⟨

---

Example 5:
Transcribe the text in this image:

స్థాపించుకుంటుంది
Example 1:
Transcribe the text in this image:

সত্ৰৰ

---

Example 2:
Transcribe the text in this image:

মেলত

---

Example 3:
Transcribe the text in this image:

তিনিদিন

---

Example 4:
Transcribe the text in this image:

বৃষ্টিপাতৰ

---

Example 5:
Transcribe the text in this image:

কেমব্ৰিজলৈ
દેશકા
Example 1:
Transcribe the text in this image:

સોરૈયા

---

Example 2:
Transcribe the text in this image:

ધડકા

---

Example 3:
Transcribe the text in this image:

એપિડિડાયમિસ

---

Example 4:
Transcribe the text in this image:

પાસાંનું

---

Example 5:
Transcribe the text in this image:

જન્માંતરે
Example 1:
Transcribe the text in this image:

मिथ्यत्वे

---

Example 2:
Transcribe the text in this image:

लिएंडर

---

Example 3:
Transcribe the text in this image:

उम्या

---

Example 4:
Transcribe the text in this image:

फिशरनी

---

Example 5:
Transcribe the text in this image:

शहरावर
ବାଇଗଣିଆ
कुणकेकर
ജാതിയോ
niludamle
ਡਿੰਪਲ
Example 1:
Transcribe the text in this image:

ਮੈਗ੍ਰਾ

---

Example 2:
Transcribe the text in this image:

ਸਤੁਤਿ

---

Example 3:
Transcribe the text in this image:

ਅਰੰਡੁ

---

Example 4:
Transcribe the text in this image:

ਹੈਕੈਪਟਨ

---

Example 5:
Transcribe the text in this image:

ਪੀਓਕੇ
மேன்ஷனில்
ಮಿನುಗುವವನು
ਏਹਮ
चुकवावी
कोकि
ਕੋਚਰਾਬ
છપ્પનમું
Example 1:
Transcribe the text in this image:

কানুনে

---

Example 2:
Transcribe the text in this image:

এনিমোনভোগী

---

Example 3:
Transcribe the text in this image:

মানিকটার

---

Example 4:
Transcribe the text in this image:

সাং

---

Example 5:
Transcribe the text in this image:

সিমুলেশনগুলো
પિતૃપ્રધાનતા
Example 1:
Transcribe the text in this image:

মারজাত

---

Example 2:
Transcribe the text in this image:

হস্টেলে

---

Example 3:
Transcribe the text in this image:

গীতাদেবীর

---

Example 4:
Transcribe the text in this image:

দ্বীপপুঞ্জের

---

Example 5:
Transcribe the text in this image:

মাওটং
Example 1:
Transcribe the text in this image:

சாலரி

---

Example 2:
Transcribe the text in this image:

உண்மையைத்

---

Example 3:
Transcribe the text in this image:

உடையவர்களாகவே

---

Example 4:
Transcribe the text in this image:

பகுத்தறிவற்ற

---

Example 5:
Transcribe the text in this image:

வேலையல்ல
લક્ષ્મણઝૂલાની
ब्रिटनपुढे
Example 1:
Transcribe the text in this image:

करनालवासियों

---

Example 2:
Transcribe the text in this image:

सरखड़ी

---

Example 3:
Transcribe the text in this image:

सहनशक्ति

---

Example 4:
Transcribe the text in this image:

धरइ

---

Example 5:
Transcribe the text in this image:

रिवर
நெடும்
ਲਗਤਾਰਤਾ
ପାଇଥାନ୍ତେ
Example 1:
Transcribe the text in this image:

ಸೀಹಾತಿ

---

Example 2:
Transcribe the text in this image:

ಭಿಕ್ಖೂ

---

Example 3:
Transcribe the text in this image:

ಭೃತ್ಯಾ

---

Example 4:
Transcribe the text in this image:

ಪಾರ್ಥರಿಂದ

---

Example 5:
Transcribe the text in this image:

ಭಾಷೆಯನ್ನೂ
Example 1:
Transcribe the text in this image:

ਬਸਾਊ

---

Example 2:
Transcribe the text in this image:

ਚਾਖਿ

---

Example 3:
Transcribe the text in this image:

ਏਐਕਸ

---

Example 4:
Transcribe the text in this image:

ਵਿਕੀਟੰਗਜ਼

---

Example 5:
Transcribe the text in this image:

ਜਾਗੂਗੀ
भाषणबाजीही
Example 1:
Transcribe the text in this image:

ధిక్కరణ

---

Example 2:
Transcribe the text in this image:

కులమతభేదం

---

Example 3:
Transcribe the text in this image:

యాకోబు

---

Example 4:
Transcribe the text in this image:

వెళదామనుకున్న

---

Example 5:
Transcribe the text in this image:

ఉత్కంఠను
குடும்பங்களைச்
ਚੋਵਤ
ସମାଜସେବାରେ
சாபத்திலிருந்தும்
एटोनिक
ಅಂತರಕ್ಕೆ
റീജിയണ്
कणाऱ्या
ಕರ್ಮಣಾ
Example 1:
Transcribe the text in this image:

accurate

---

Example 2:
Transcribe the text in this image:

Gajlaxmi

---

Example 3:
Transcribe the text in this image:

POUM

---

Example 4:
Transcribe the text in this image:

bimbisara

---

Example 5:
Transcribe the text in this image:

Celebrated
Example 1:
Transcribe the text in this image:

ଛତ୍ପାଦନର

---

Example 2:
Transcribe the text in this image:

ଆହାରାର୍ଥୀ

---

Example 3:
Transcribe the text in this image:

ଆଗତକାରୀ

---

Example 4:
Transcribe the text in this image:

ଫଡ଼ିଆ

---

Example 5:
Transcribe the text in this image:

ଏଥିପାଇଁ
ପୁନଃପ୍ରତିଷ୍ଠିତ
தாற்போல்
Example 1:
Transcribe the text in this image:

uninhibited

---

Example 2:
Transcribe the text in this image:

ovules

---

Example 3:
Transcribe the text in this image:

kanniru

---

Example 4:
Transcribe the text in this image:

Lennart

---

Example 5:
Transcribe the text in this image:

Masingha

⟩

Every entry, from first to last, is to be reproduced exactly.

---

Example 5:
Transcribe the text in this image:

స్థాపించుకుంటుంది
Example 1:
Transcribe the text in this image:

সত্ৰৰ

---

Example 2:
Transcribe the text in this image:

মেলত

---

Example 3:
Transcribe the text in this image:

তিনিদিন

---

Example 4:
Transcribe the text in this image:

বৃষ্টিপাতৰ

---

Example 5:
Transcribe the text in this image:

কেমব্ৰিজলৈ
દેશકા
Example 1:
Transcribe the text in this image:

સોરૈયા

---

Example 2:
Transcribe the text in this image:

ધડકા

---

Example 3:
Transcribe the text in this image:

એપિડિડાયમિસ

---

Example 4:
Transcribe the text in this image:

પાસાંનું

---

Example 5:
Transcribe the text in this image:

જન્માંતરે
Example 1:
Transcribe the text in this image:

मिथ्यत्वे

---

Example 2:
Transcribe the text in this image:

लिएंडर

---

Example 3:
Transcribe the text in this image:

उम्या

---

Example 4:
Transcribe the text in this image:

फिशरनी

---

Example 5:
Transcribe the text in this image:

शहरावर
ବାଇଗଣିଆ
कुणकेकर
ജാതിയോ
niludamle
ਡਿੰਪਲ
Example 1:
Transcribe the text in this image:

ਮੈਗ੍ਰਾ

---

Example 2:
Transcribe the text in this image:

ਸਤੁਤਿ

---

Example 3:
Transcribe the text in this image:

ਅਰੰਡੁ

---

Example 4:
Transcribe the text in this image:

ਹੈਕੈਪਟਨ

---

Example 5:
Transcribe the text in this image:

ਪੀਓਕੇ
மேன்ஷனில்
ಮಿನುಗುವವನು
ਏਹਮ
चुकवावी
कोकि
ਕੋਚਰਾਬ
છપ્પનમું
Example 1:
Transcribe the text in this image:

কানুনে

---

Example 2:
Transcribe the text in this image:

এনিমোনভোগী

---

Example 3:
Transcribe the text in this image:

মানিকটার

---

Example 4:
Transcribe the text in this image:

সাং

---

Example 5:
Transcribe the text in this image:

সিমুলেশনগুলো
પિતૃપ્રધાનતા
Example 1:
Transcribe the text in this image:

মারজাত

---

Example 2:
Transcribe the text in this image:

হস্টেলে

---

Example 3:
Transcribe the text in this image:

গীতাদেবীর

---

Example 4:
Transcribe the text in this image:

দ্বীপপুঞ্জের

---

Example 5:
Transcribe the text in this image:

মাওটং
Example 1:
Transcribe the text in this image:

சாலரி

---

Example 2:
Transcribe the text in this image:

உண்மையைத்

---

Example 3:
Transcribe the text in this image:

உடையவர்களாகவே

---

Example 4:
Transcribe the text in this image:

பகுத்தறிவற்ற

---

Example 5:
Transcribe the text in this image:

வேலையல்ல
લક્ષ્મણઝૂલાની
ब्रिटनपुढे
Example 1:
Transcribe the text in this image:

करनालवासियों

---

Example 2:
Transcribe the text in this image:

सरखड़ी

---

Example 3:
Transcribe the text in this image:

सहनशक्ति

---

Example 4:
Transcribe the text in this image:

धरइ

---

Example 5:
Transcribe the text in this image:

रिवर
நெடும்
ਲਗਤਾਰਤਾ
ପାଇଥାନ୍ତେ
Example 1:
Transcribe the text in this image:

ಸೀಹಾತಿ

---

Example 2:
Transcribe the text in this image:

ಭಿಕ್ಖೂ

---

Example 3:
Transcribe the text in this image:

ಭೃತ್ಯಾ

---

Example 4:
Transcribe the text in this image:

ಪಾರ್ಥರಿಂದ

---

Example 5:
Transcribe the text in this image:

ಭಾಷೆಯನ್ನೂ
Example 1:
Transcribe the text in this image:

ਬਸਾਊ

---

Example 2:
Transcribe the text in this image:

ਚਾਖਿ

---

Example 3:
Transcribe the text in this image:

ਏਐਕਸ

---

Example 4:
Transcribe the text in this image:

ਵਿਕੀਟੰਗਜ਼

---

Example 5:
Transcribe the text in this image:

ਜਾਗੂਗੀ
भाषणबाजीही
Example 1:
Transcribe the text in this image:

ధిక్కరణ

---

Example 2:
Transcribe the text in this image:

కులమతభేదం

---

Example 3:
Transcribe the text in this image:

యాకోబు

---

Example 4:
Transcribe the text in this image:

వెళదామనుకున్న

---

Example 5:
Transcribe the text in this image:

ఉత్కంఠను
குடும்பங்களைச்
ਚੋਵਤ
ସମାଜସେବାରେ
சாபத்திலிருந்தும்
एटोनिक
ಅಂತರಕ್ಕೆ
റീജിയണ്
कणाऱ्या
ಕರ್ಮಣಾ
Example 1:
Transcribe the text in this image:

accurate

---

Example 2:
Transcribe the text in this image:

Gajlaxmi

---

Example 3:
Transcribe the text in this image:

POUM

---

Example 4:
Transcribe the text in this image:

bimbisara

---

Example 5:
Transcribe the text in this image:

Celebrated
Example 1:
Transcribe the text in this image:

ଛତ୍ପାଦନର

---

Example 2:
Transcribe the text in this image:

ଆହାରାର୍ଥୀ

---

Example 3:
Transcribe the text in this image:

ଆଗତକାରୀ

---

Example 4:
Transcribe the text in this image:

ଫଡ଼ିଆ

---

Example 5:
Transcribe the text in this image:

ଏଥିପାଇଁ
ପୁନଃପ୍ରତିଷ୍ଠିତ
தாற்போல்
Example 1:
Transcribe the text in this image:

uninhibited

---

Example 2:
Transcribe the text in this image:

ovules

---

Example 3:
Transcribe the text in this image:

kanniru

---

Example 4:
Transcribe the text in this image:

Lennart

---

Example 5:
Transcribe the text in this image:

Masingha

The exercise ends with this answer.